MEXICO CITY (Reuters) - Mixed signals from the U.S. economy are clouding the growth outlook for Mexico and it needs to be ready for the shocks that could accompany a possible withdrawal of U.S. monetary stimulus, Finance Minister Luis Videgaray said on Wednesday.
Mexico’s government last week cut its growth outlook for 2013 to 3.1 percent from 3.5 percent after a soft first quarter, and Videgaray said Latin America’s No. 2 economy has been hurt by weaker U.S. demand for its exports.
“Without a doubt the most important thing is the weakness in the growth of the United States ... which still shows mixed signals,” Videgaray told the Reuters Latin America Investment Summit in Mexico City. “We have good data in the United States and the next day we have discouraging data.”
Mexico sends nearly 80 percent of its exports to its northern neighbor and solid U.S. demand for Mexican goods has helped support its economy during sluggish global growth during the last two years.
“Clearly, we think that the U.S. economy has a good horizon out there, but we are still not there, and without a doubt this affects Mexican exports and aggregate Mexican demand,” he said.

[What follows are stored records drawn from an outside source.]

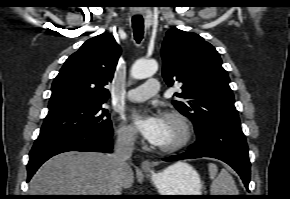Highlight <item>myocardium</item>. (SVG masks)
<instances>
[{
    "mask_svg": "<svg viewBox=\"0 0 290 199\" xmlns=\"http://www.w3.org/2000/svg\"><path fill=\"white\" fill-rule=\"evenodd\" d=\"M164 117L170 118L177 122L182 129V138L175 144L166 147H159L156 149L164 154H172L185 149L193 140L194 129L190 120L181 112L177 110H167L163 113Z\"/></svg>",
    "mask_w": 290,
    "mask_h": 199,
    "instance_id": "1",
    "label": "myocardium"
}]
</instances>
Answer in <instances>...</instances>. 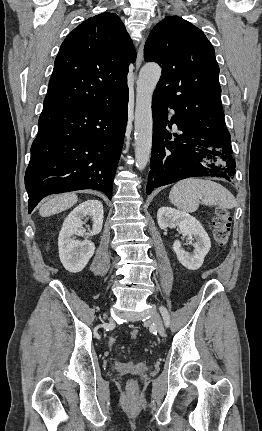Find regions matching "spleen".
I'll list each match as a JSON object with an SVG mask.
<instances>
[{
    "mask_svg": "<svg viewBox=\"0 0 262 431\" xmlns=\"http://www.w3.org/2000/svg\"><path fill=\"white\" fill-rule=\"evenodd\" d=\"M171 203L188 213L195 212L200 203L232 209L236 206L233 194L219 183L200 178H188L177 182L169 194Z\"/></svg>",
    "mask_w": 262,
    "mask_h": 431,
    "instance_id": "spleen-1",
    "label": "spleen"
}]
</instances>
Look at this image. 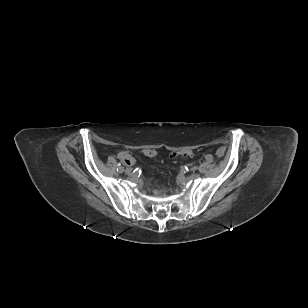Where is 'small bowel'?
<instances>
[{
    "label": "small bowel",
    "instance_id": "c3829d8e",
    "mask_svg": "<svg viewBox=\"0 0 308 308\" xmlns=\"http://www.w3.org/2000/svg\"><path fill=\"white\" fill-rule=\"evenodd\" d=\"M224 153H225V148H223V147H221V148H219L217 150V155L218 156H222V155H224Z\"/></svg>",
    "mask_w": 308,
    "mask_h": 308
}]
</instances>
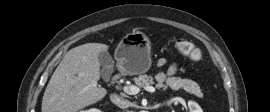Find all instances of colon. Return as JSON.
<instances>
[{
	"mask_svg": "<svg viewBox=\"0 0 270 112\" xmlns=\"http://www.w3.org/2000/svg\"><path fill=\"white\" fill-rule=\"evenodd\" d=\"M179 47H180L181 50H187L188 49V46L186 44H184V43L180 44Z\"/></svg>",
	"mask_w": 270,
	"mask_h": 112,
	"instance_id": "obj_1",
	"label": "colon"
}]
</instances>
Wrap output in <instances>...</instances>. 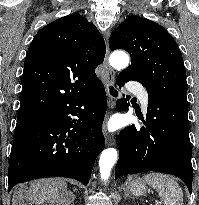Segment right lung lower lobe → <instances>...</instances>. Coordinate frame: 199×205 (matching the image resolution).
Segmentation results:
<instances>
[{
  "mask_svg": "<svg viewBox=\"0 0 199 205\" xmlns=\"http://www.w3.org/2000/svg\"><path fill=\"white\" fill-rule=\"evenodd\" d=\"M106 108V93L100 82L15 130L9 191L18 183L44 177H67L87 185L95 159L105 147L102 122Z\"/></svg>",
  "mask_w": 199,
  "mask_h": 205,
  "instance_id": "obj_1",
  "label": "right lung lower lobe"
}]
</instances>
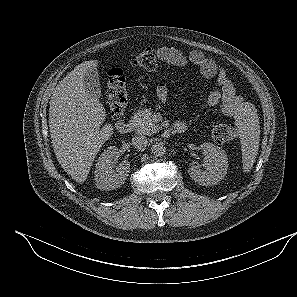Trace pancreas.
Returning <instances> with one entry per match:
<instances>
[{
	"label": "pancreas",
	"mask_w": 297,
	"mask_h": 297,
	"mask_svg": "<svg viewBox=\"0 0 297 297\" xmlns=\"http://www.w3.org/2000/svg\"><path fill=\"white\" fill-rule=\"evenodd\" d=\"M134 130L137 134L152 135L159 131V127L152 119L150 109L138 111L131 119Z\"/></svg>",
	"instance_id": "1"
}]
</instances>
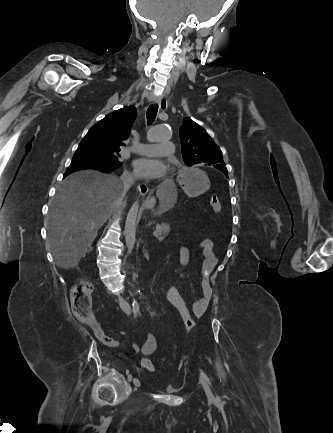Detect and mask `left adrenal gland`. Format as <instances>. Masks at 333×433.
<instances>
[{
  "label": "left adrenal gland",
  "mask_w": 333,
  "mask_h": 433,
  "mask_svg": "<svg viewBox=\"0 0 333 433\" xmlns=\"http://www.w3.org/2000/svg\"><path fill=\"white\" fill-rule=\"evenodd\" d=\"M144 252H145V248H144V250H143ZM146 255H147V252H146Z\"/></svg>",
  "instance_id": "left-adrenal-gland-1"
}]
</instances>
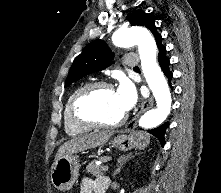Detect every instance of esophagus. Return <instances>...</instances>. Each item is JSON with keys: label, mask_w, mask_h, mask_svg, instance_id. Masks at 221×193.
Listing matches in <instances>:
<instances>
[{"label": "esophagus", "mask_w": 221, "mask_h": 193, "mask_svg": "<svg viewBox=\"0 0 221 193\" xmlns=\"http://www.w3.org/2000/svg\"><path fill=\"white\" fill-rule=\"evenodd\" d=\"M153 97L150 96L147 100H145L141 106V109L139 110V112L135 115V117L132 119V121L130 122V124L127 125V128H132L135 127V125L137 124V121L139 119V117L146 111L148 110L152 105H153Z\"/></svg>", "instance_id": "obj_1"}]
</instances>
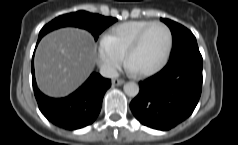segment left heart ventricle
<instances>
[{"mask_svg":"<svg viewBox=\"0 0 238 145\" xmlns=\"http://www.w3.org/2000/svg\"><path fill=\"white\" fill-rule=\"evenodd\" d=\"M167 31L162 26L151 27L140 46L132 53L128 65L134 71L147 70L156 65L167 47Z\"/></svg>","mask_w":238,"mask_h":145,"instance_id":"1","label":"left heart ventricle"}]
</instances>
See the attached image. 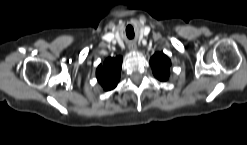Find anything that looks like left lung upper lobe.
I'll return each mask as SVG.
<instances>
[{
	"mask_svg": "<svg viewBox=\"0 0 247 145\" xmlns=\"http://www.w3.org/2000/svg\"><path fill=\"white\" fill-rule=\"evenodd\" d=\"M150 65L158 80L166 81L168 79L171 61L164 53H155L150 59Z\"/></svg>",
	"mask_w": 247,
	"mask_h": 145,
	"instance_id": "obj_1",
	"label": "left lung upper lobe"
}]
</instances>
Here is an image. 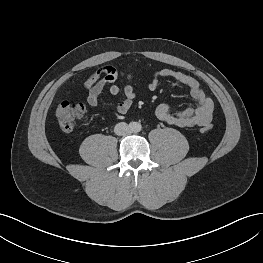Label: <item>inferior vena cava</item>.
Here are the masks:
<instances>
[{
  "label": "inferior vena cava",
  "mask_w": 263,
  "mask_h": 263,
  "mask_svg": "<svg viewBox=\"0 0 263 263\" xmlns=\"http://www.w3.org/2000/svg\"><path fill=\"white\" fill-rule=\"evenodd\" d=\"M114 132L116 135L123 136L126 135L130 132V128L127 123L125 122H120L116 124L114 128Z\"/></svg>",
  "instance_id": "1"
}]
</instances>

Videgaray said it was still unclear if Mexico’s government, which has to balance its budget this year by law, would need to cut public spending.
“It is still too premature to establish if there will be a drop in income or not. Remember, other elements of public revenue are above what was established in the budget law, such as the price of oil,” Videgaray said.
Mexico’s 2013 budget estimated an average oil price of $86 per barrel, while the price of its export mix has averaged about $94 per barrel so far this year.
Videgaray managed President Enrique Pena Nieto’s campaign last year and is seen as one of the architects of a pact with the two main opposition parties to pursue an ambitious reform agenda.
Mexico’s divided Congress has approved major education and telecommunications bills since Pena Nieto took office in December, appearing to mark a break with about 15 years of legislative deadlock on tough issues.
However, divisions within the main conservative opposition party could undermine support for the pact ahead of talks on key energy and fiscal reforms planned for the second half of the year.
“The Pact for Mexico is being tested every day and the government is working every day to preserve this climate of cordiality that allows for these agreements,” Videgaray said.
He said Mexico is eyeing the possibility that the U.S. Federal Reserve will begin paring back its massive monetary stimulus, which has helped the U.S. economy and fed into global demand for riskier assets such as emerging market debt and currencies.
Policymakers in emerging markets around the world are concerned that their currencies are becoming too strong and that the huge capital inflows could quickly reverse if the Federal Reserve pulls back from the stimulus measures.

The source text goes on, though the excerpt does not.